Leo en un periódico digital, la transcripción confusa de unas declaraciones del conocido científico británico Stephen Hawking. Según el periódico, el científico afirmó en Santiago de Compostela, que las leyes de la ciencia que explican el funcionamiento del Universo "no dejan mucho espacio para milagros o para Dios". Más adelante, nos dice el periódico que Hawking “se declaró admirador de Galileo y Einstein”. Nos dice también el periódico que Hawking “expresó su confianza en que los progresos científicos permitan "proveer pronto una respuesta definitiva de cómo empezó el Universo". No hay que ser Hawking para estar seguros de esto último
Me sorprende que un científico ateo – como pretende la noticia inducir de Hawking - sea admirador de dos eminentes científicos que creyeron en la existencia de un Ser superior. No es este un asunto menor en el contexto en que se mueven los tres protagonistas. Es algo así – guardando las distancias - como si leyéramos que un ministro socialista se declarase católico; o el ministro no era socialista, o el ministro sí era socialista pero no sabía lo que es ser católico o el tal ministro era un demagogo de cuidado.
Apliquémonos el cuento. El eminente Hawking debe sentir algo por la trascendencia para sentir admiración hacia aquellos precursores. Y alguna incertidumbre tendrá cuando deja "algo de espacio" para Dios y los milagros, aunque sea poco el espacio que según Hawking les quede. De hecho, no conozco a ningún científico en sus cabales que, al menos, no tenga la honradez de reconocer su duda al respecto.
Pero aún suponiendo el escepticismo real de Hawking hacia la existencia de Dios, estaríamos en el segundo supuesto que hice al hablar del contrasentido de un “ministro socialista católico”; el supuesto de que el ministro sí fuera socialista pero no tuviese idea de lo que es ser católico lo que, trasladado a nuestro caso, sería que Hawking si es un buen científico, pero no tiene idea de lo que es Dios.

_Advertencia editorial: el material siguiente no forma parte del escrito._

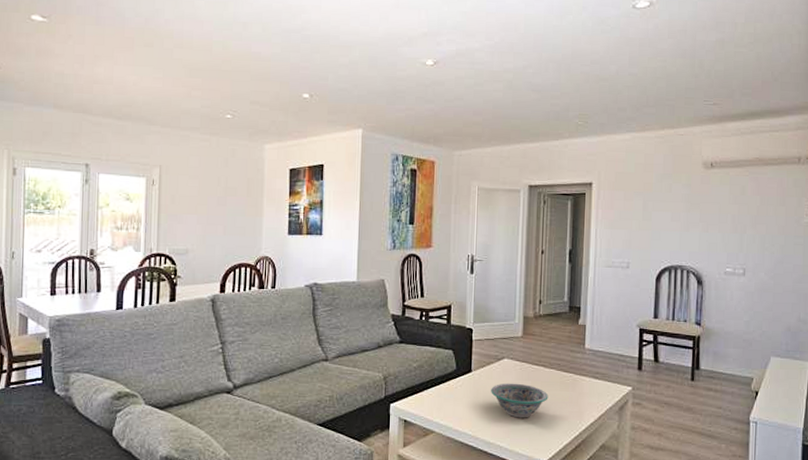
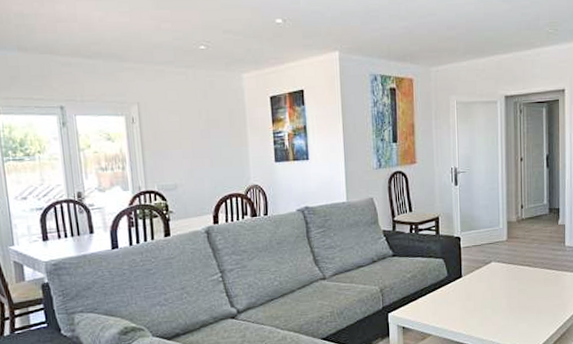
decorative bowl: present [491,383,549,418] -> none [481,283,534,315]

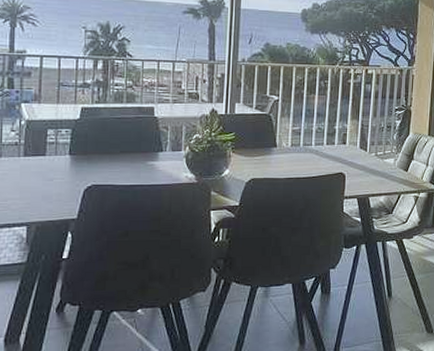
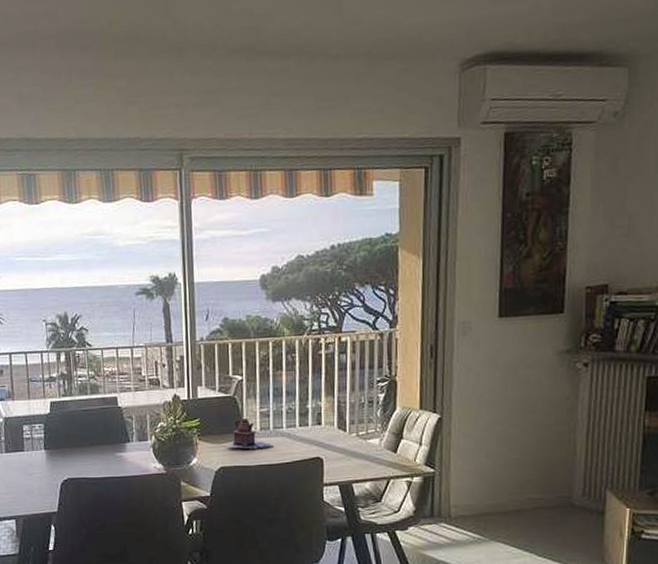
teapot: none [258,135,302,164] -> present [226,418,273,450]

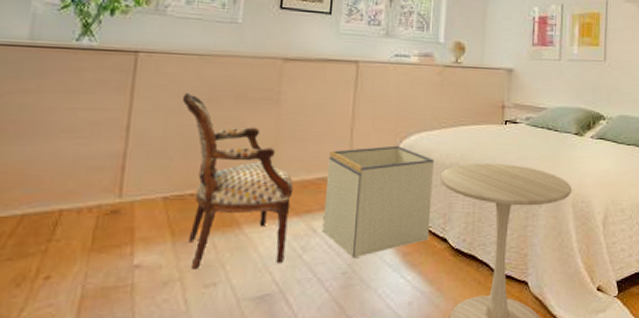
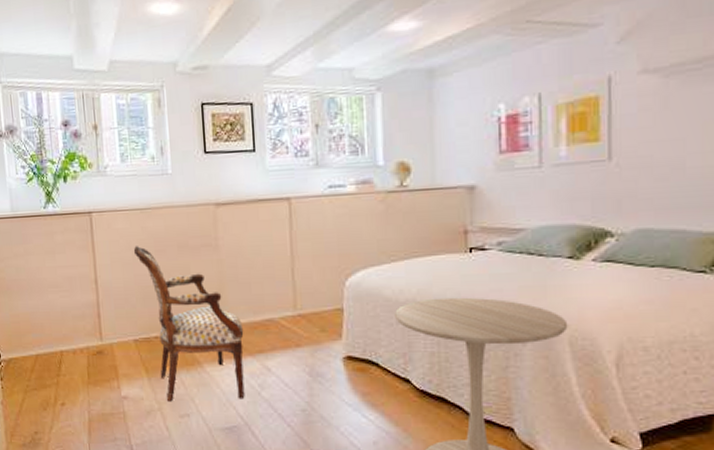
storage bin: present [322,145,434,259] -> none [273,283,389,397]

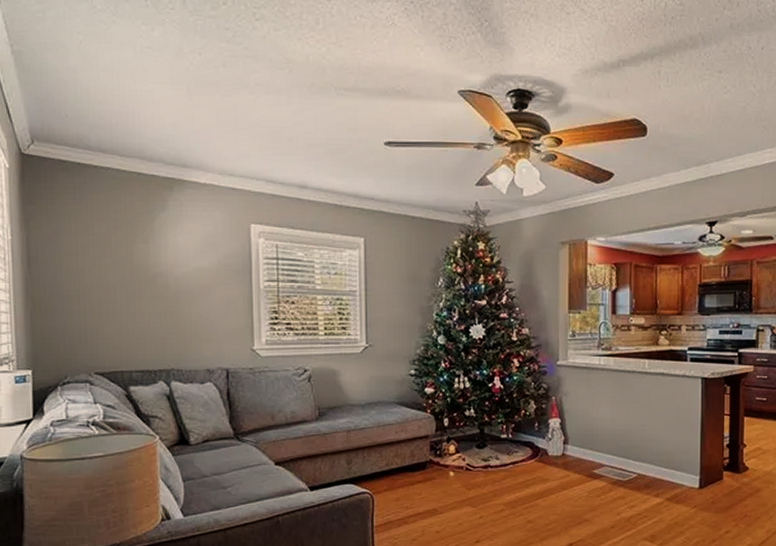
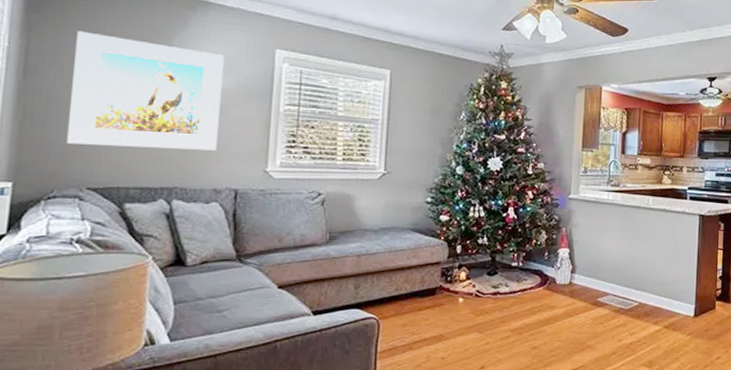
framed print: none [68,219,205,331] -> present [66,31,224,151]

Porque Dios y sus milagros no necesitan un “espacio” en la ciencia. Dios trasciende la ciencia, la preside, la inunda, la inspira. Por descontado que el hombre puede llegar a tener una respuesta a cómo empezó el universo, una respuesta definitiva si hablamos en términos científicos. Y además avanzo a Hawking, desde mi miseria, nuevos descubrimientos de la ciencia en los próximos siglos: Cuando el hombre tenga la respuesta al nacimiento del universo, le nacerán otras incógnitas mayores en relación a esa respuesta, incógnitas que también resolverá. Y así discurrirá la historia del hombre, de éxito científico en éxito científico, hasta el fin de los días… momento en el que encontrará a Dios, motor y razón última de todo ese devenir. Ese Dios que no ha necesitado espacio alguno en esa historia porque ha estado siempre presente en ella, en una forma que entonces conoceremos.
"…será muy difícil evitar un desastre en el planeta Tierra en los próximos cien años, no ya en los próximos mil o millón de años", nos dice Hawking. Quizás tenga razón. El gran valor añadido que Dios entregó al hombre sobre los irracionales y que tantos invierten en el avance de la ciencia, va unido a la absoluta libertad que aquel valor añadido lleva implícito, libertad que no puede impedir que otros hombres inviertan en técnicas criminales lo aprenden gracias a la ciencia. La ciencia médica que hicieron progresar hombres buenos para curar, otros la utilizan en el crimen del aborto y para experimentar contra la vida; la energía nuclear que hombres buenos descubrieron para el bien, otros la utilizan en la guerra para matar…
El eminente Hawking, llevando su mente a espacios menos técnicos y más trascendentes, debería pensar que igual que Dios inspira la ciencia, alguien debe haber que inspire esas técnicas que, utilizando los conocimientos que generosamente les ofrece la ciencia, se revuelven contra el propio hombre para destruirlo.
No sé si las neuronas del eminente científico Hawking patinan o si – con más probabilidad - la prensa no atina a interpretar el mensaje del astrofísico. Pero en cualquier caso, poca zozobra nos podría causar a los creyentes el triste e inconsistente argumento de que Dios no existe, basándonos en lo listos que somos.